## Brano fornito
I media corporativi si sono inizialmente affermati come “quarto potere”; in seguito, dopo aver assorbito gli altri, sono diventati il Principale Potere. Dobbiamo la nozione di Quarto Potere al politico e filosofo britannico del XVIII secolo Edmund Burke: un potere che s’è formato affiancandosi agli altri, ossia ai poteri spirituale, temporale e dei commons (i popolani). Burke, conservatore liberale, non ne contestava la legittimità, che però oggi − e ognuno può constatarlo − non si fonda su valori, bensì sul denaro dei proprietari.
La gamma degli argomenti trattati dai media corporativi continua a restringersi, discostandosi sempre più dalle analisi e concentrandosi soltanto su dati verificabili.
Così vent’anni fa i giornali che contestavano le mie tesi le presentavano sommariamente, per poi immediatamente screditarle, definendole «complottiste». Oggi non osano nemmeno più riassumerle: non sono “verificabili”. S’accontentano di liquidarmi come «non affidabile». E di fronte a giornalisti non professionisti più giovani, i media si limitano a insultarli. Il fossato che separa gli uni dagli altri è sempre più profondo.

## Materiale fornito
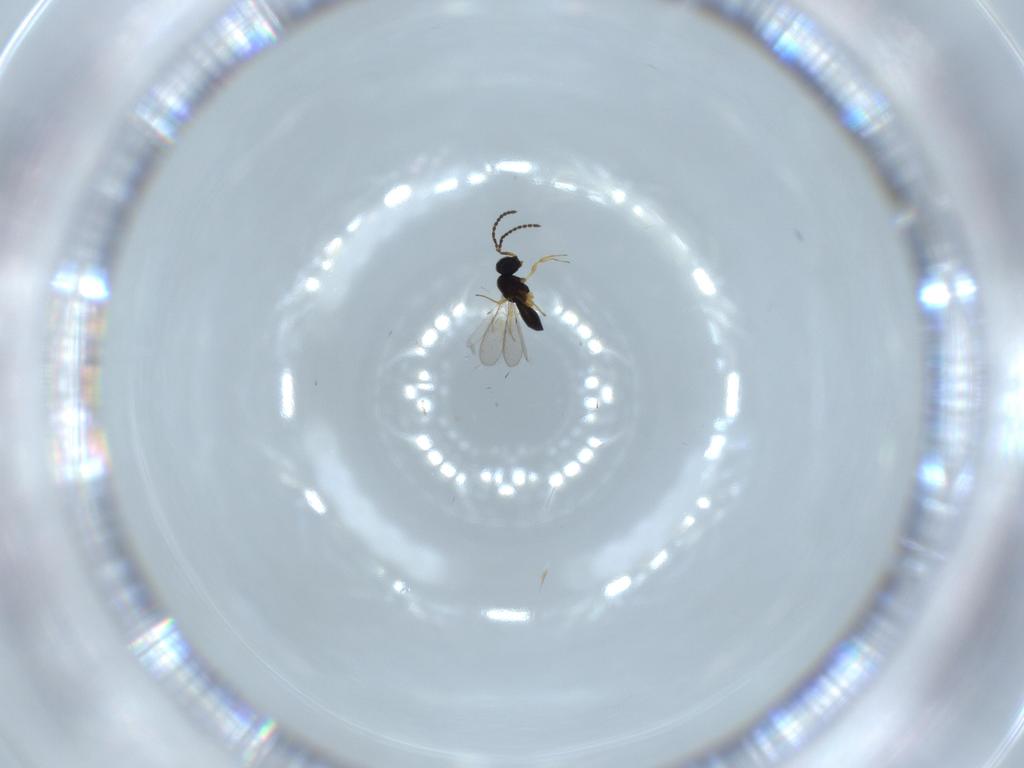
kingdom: Animalia
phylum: Arthropoda
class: Insecta
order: Hymenoptera
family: Scelionidae
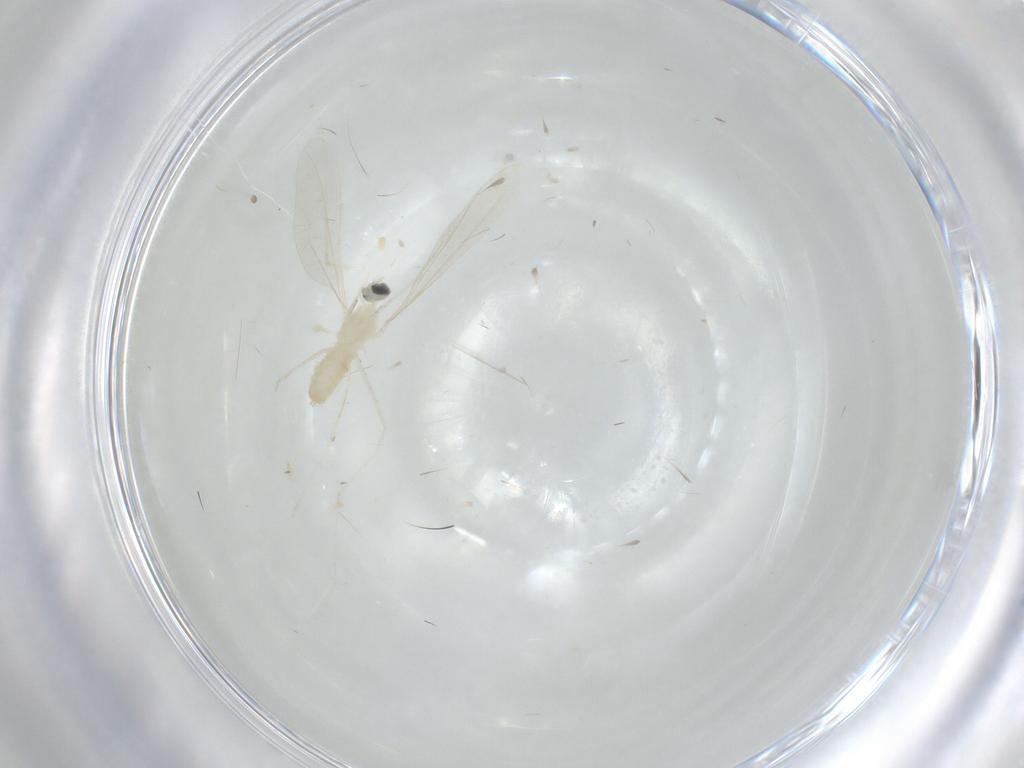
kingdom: Animalia
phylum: Arthropoda
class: Insecta
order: Diptera
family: Cecidomyiidae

## Consegna
Indica se ciascuna affermazione concorda con il brano sui media corporativi, rispondendo sì o no e citando le parole del brano che lo stabiliscono.
(a) La nozione di Quarto Potere si deve a Edmund Burke.
(b) Burke contestava la legittimità del quarto potere.
(c) Oggi i giornali riassumono ancora le tesi dell'autore prima di screditarle.
Per rispondere serve soltanto il brano.

## Soluzione scritta
(a) Sì: «Dobbiamo la nozione di Quarto Potere al politico e filosofo britannico del XVIII secolo Edmund Burke».
(b) No: «non ne contestava la legittimità».
(c) No: «Oggi non osano nemmeno più riassumerle».